Alun Davies, who represents Blaenau Gwent, welcomed the deal between UK ministers and the Democratic Unionist Party (DUP) to restore devolved government in Northern Ireland.

But he told the Senedd there will be significant consequences for Wales from the deal, which would see an end to the DUP’s two-year Stormont boycott over post-brexit trade rules.

Mr Davies accused the UK Government of unilaterally changing the rules to make payments in addition to the Barnett formula to individual nations of the UK. 

The deal is set to unlock a £3.3bn financial package from Westminster for Northern Ireland.

Mr Davies said: “We need to understand what the new needs-based formula is for Northern Ireland, and how it will affect the ongoing funding.

“Many of us here have been arguing for a needs-based formula for the funding of Welsh public services as well.

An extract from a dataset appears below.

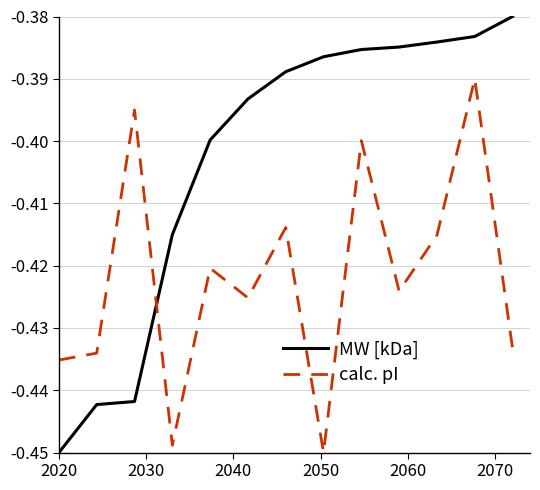

How many times do calc. pI and MW [kDa] cross each other?

1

“And it is not right that the Welsh public be short-changed again by a UK Government that doesn’t give a damn about the people of this country.”

The former frontbencher, who tabled a topical question in the Senedd, raised concerns about the potential impact of the agreement on trade within the GB market.

Darren Millar, for the Conservatives, welcomed news of a deal, saying: “This is a good day.

“It’s a good day for devolution, particularly for people in Northern Ireland, who have been crying out for the restoration of the devolved government and, indeed, Stormont.

“I think we need to take our hats off, frankly, to Sir Jeffrey Donaldson for coming up with an agreement, against the will of many people in his own party and in the unionist community.”

Mr Millar told MSs that Wales will have a voice as part of a proposed “east-west council” aimed at fostering discussion and cooperation.

Recognising implications for trade and Welsh ports, he explained that a new body, called Intertrade, will be set up to protect the UK internal market.

He said: “That’s why it is important that an east-west council is established with a Welsh voice in it, and the Intertrade UK body also has key Welsh businesses participating in it.”

Rhun ap Iorwerth welcomed the news and described the imminent appointment of a Sinn Féin first minister as an era-defining shift in the politics of the UK.

The Plaid Cymru leader told the chamber: “The restoration of devolution in Northern Ireland is a moment to be celebrated, and I wish our friend Michelle O’Neill all the best in her role.”

He said the DUP “spurning” dual access to the EU and UK markets in recent months was hard to stomach as “that’s the kind of position that we would give our right arm for”.

Mr Iorwerth, who represents Ynys Môn, raised concerns about the £3bn financial package that underpins the agreement.

During plenary on January 31, he said the deal clearly appears to offer Northern Ireland a more preferential settlement as he called for clarity on any consequential funding.

Mick Antoniw, for the Welsh Government, stressed the devil will be in the detail that follows the “framework” paper, entitled Safeguarding the Union, published by the UK Government. 

He said: “It’s very clear that some of that sum that is made up relates to past pay deals, past consequentials that have already been received around the UK, but were unable to be implemented within Northern Ireland.

“It’s not clear whether all that’s really happening is the backlog of all those is being accumulated together in order to make up for the past couple of years.”

Mr Antoniw agreed there will be important financial and constitutional consequences for Wales, saying: “The Barnett formula is part of our constitutional make-up. 

“I’m very pleased to see the talk about the establishment of a needs-based formula. How long have we been arguing for a needs-based formula for Wales?”